-------- Oefengegevens --------

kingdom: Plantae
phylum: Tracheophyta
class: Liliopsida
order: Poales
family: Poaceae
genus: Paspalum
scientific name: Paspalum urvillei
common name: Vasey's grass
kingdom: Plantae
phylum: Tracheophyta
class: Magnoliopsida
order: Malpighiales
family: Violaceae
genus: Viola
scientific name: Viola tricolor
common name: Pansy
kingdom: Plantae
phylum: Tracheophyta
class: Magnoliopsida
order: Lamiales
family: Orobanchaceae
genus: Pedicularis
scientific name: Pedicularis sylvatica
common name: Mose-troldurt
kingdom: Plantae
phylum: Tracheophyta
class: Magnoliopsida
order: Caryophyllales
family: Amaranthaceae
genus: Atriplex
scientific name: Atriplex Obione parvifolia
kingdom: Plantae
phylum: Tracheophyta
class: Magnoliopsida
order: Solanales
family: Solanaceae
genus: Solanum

--------

→ **Opdracht**:
Schrijf de regels letterlijk over, van de regel met "order: Malpighiales" tot en met de regel met "family: Amaranthaceae".

→ **Antwoord hieronder**:
order: Malpighiales
family: Violaceae
genus: Viola
scientific name: Viola tricolor
common name: Pansy
kingdom: Plantae
phylum: Tracheophyta
class: Magnoliopsida
order: Lamiales
family: Orobanchaceae
genus: Pedicularis
scientific name: Pedicularis sylvatica
common name: Mose-troldurt
kingdom: Plantae
phylum: Tracheophyta
class: Magnoliopsida
order: Caryophyllales
family: Amaranthaceae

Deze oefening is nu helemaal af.